There can surely be vanishingly few people in the middle of a Venn diagram of marine life enthusiasts and individuals who can identify Justin Trudeau by his arm tattoo at a distance of 100ft, but we’ve found them. And they found the Daily Mail.
The world is now reeling – it’s the biggest global news today, anyone would agree – and attempting to make sense of things. But in a way, it does add up.
Trudeau, who already had a penchant for wraparound sunglasses, folksy charm, mortifying fancy dress outfits and shark tooth necklaces, was always going to be one of the most aggressively divorced men of all time. Dating a celebrity, especially one beloved by his daughter and in the same industry as his RnB singer son, was entirely plausible.
Trudeau and his ex-wife, Sophie Gregoire, greet supporters as they celebrate election victory in Montreal, Canada – Valerie Blum/Rex
The son of Pierre Trudeau, himself prime minister of Canada, Justin was the political princeling who rose to become the second-youngest PM in the country’s history when he won a majority government in 2015.

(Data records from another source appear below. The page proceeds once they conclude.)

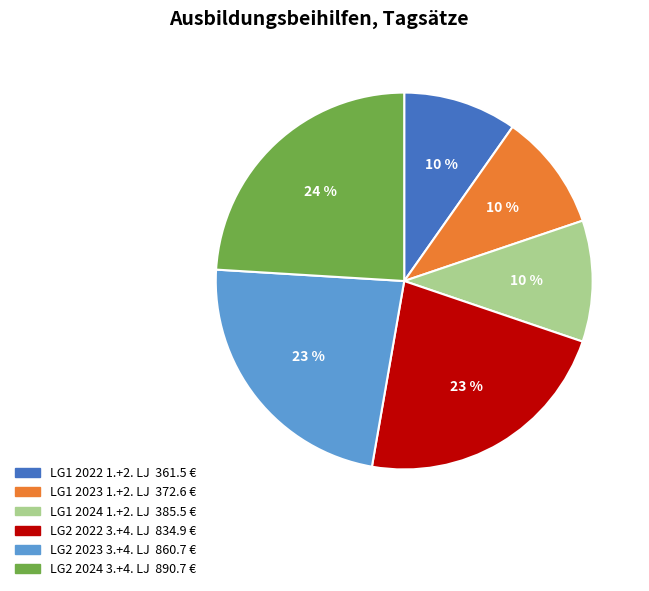

Which category has the biggest portion of the pie?

LG2 2024 3.+4. LJ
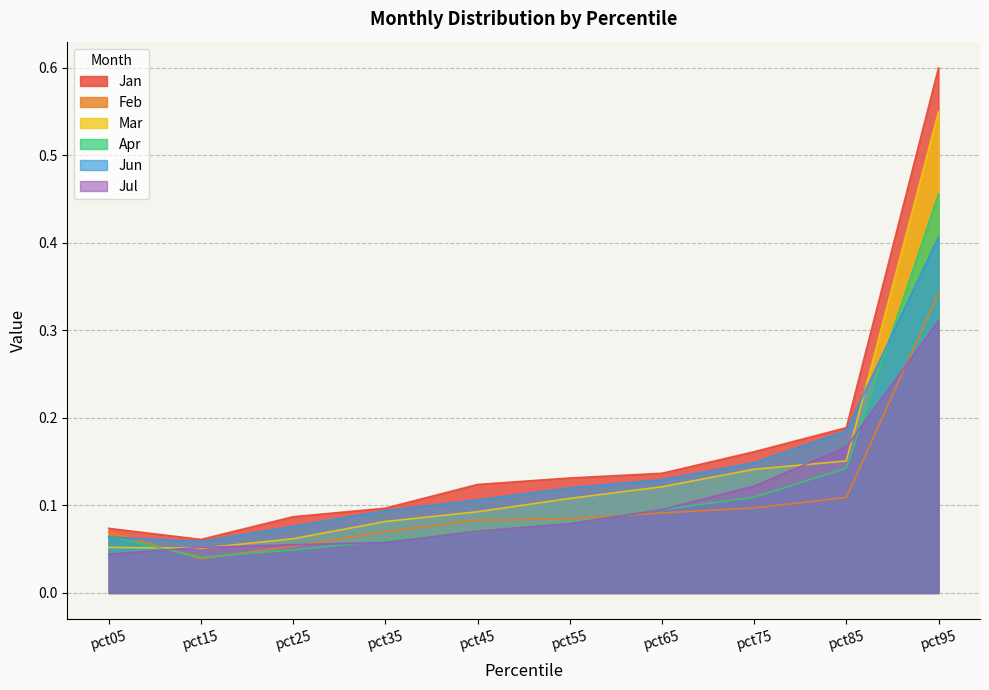

What is the value of the Jun point at the 1st from the left?

0.1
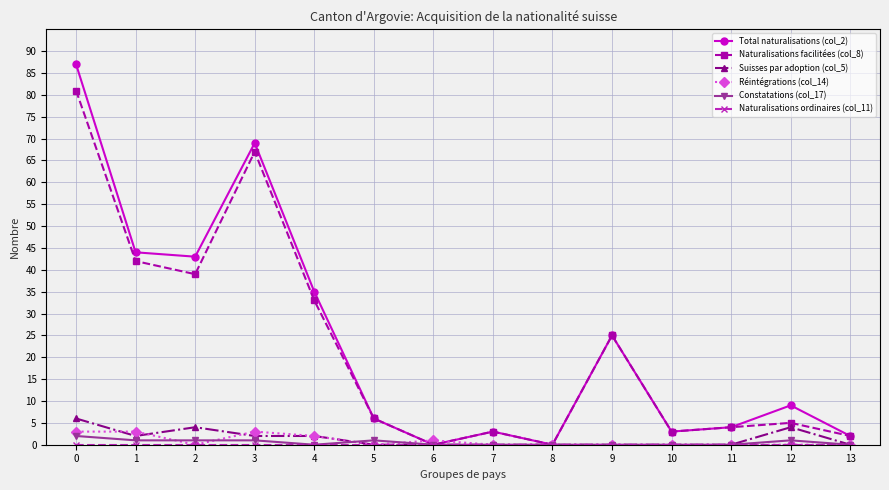

True or false: Suisses par adoption (col_5) has more than 0 points higher than both neighbors.

True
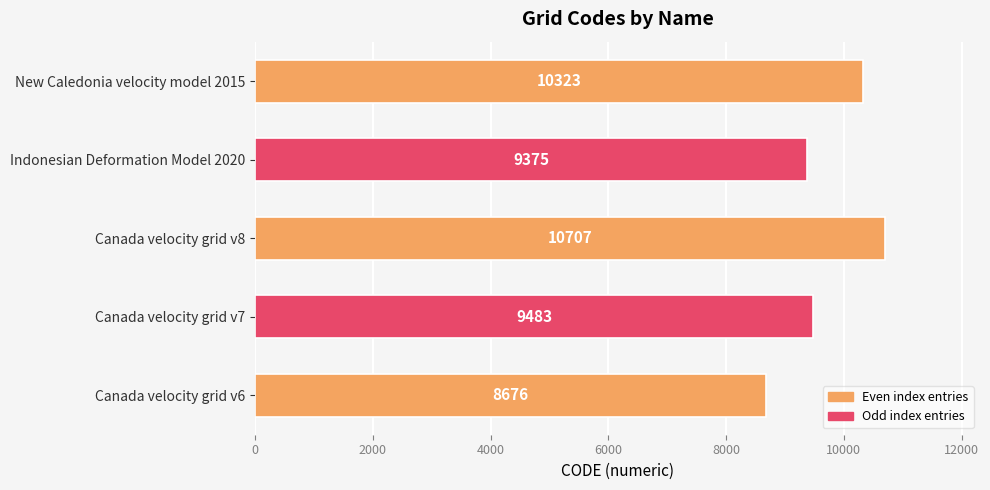

Which has a higher value, Indonesian Deformation Model 2020 or New Caledonia velocity model 2015?

New Caledonia velocity model 2015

In Trudeau Jr, Canada finally had a photogenic, affable world leader who was as comfortable in a town hall debate as he was cosying up to celebrities. His young family and liberal politics made him – to many – mild and relatable. And when he stood next to Barack Obama, David Cameron et al, he looked entirely at home.
Regrettably for him, though, he started his premiership in late 2015, not late 2008. The Western world was rapidly going off politicians like him almost as soon as he arrived, replacing them with populists instead. A decade later, when he left power having long ago lost the patience of the Canadian people, as well as his marriage, he seemed like a man lost in a world he no longer recognised.
As for Perry’s own bingo card, the sky is the limit, as she would probably say. The random twists and turns of her career and personal life are whiplash-inducing.
The daughter of strict pastors who travelled the US setting up churches, she grew up in such a religious household that her mother insisted the family refer to deviled eggs as “angeled eggs”. Call it an inherent eccentricity or an unquenchable desire to shock, then, but Perry went on to create a brand that was somehow at once harmless and sexy, weird and entirely lacking in edge.
In 2010, she married Russell Brand, the former comedian and actor, and current cancel culture casualty and born again conspiracy theorist, in a traditional Hindu ceremony in India. To the alarm of everybody, that marriage was not forever.
In Bloom, she found a man willing to act as her naked paddleboard gondolier during a career downturn that saw her do adverts for Just Eat.
By the time 2025 rolled around, Perry’s comeback album had been eviscerated to such a degree that she must have wanted to leave the planet. Which is what she did, of course, courtesy of her friend Lauren Sanchez’s rocket-to-be. The online backlash to the trip was severe, but Perry, who could never be accused of moving through the world dogged by self-awareness, felt that everyone had missed the point.
And they had. After all, she has always been about the show, less about the substance.
“Returning to Earth, that was the challenging part,” Buzz Aldrin said. But then, as he pointed out, he wasn’t a singer. When it came to Katy Perry’s turn, she simply touched down and immediately elected to make another decision so random, so devastatingly uncool, that you cannot help but admire her commitment to the bit.
She has smelt the roses. She saw infinity, and she went beyond. What a ride. What a whale-watcher.